> Required action
Find the line containing "zmienił farmację w Krakowie". Retype it and every line after it through the end of the entries, exactly as written, with nothing added.

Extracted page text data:
-*-

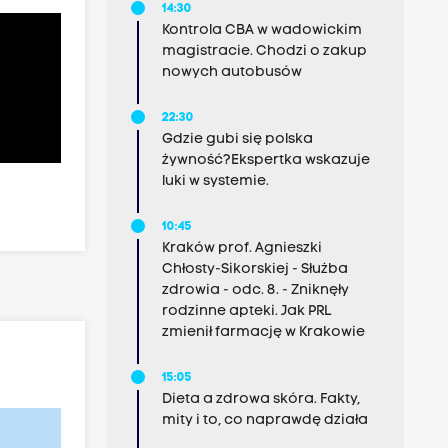
14:30
Kontrola CBA w wadowickim
magistracie. Chodzi o zakup
nowych autobusów
22:30
Gdzie gubi się polska
żywność?Ekspertka wskazuje
luki w systemie.
10:45
Kraków prof. Agnieszki
Chłosty-Sikorskiej - Służba
zdrowia - odc. 8. - Zniknęły
rodzinne apteki. Jak PRL
zmienił farmację w Krakowie
15:05
Dieta a zdrowa skóra. Fakty,
mity i to, co naprawdę działa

-*-

> Your response
zmienił farmację w Krakowie
15:05
Dieta a zdrowa skóra. Fakty,
mity i to, co naprawdę działa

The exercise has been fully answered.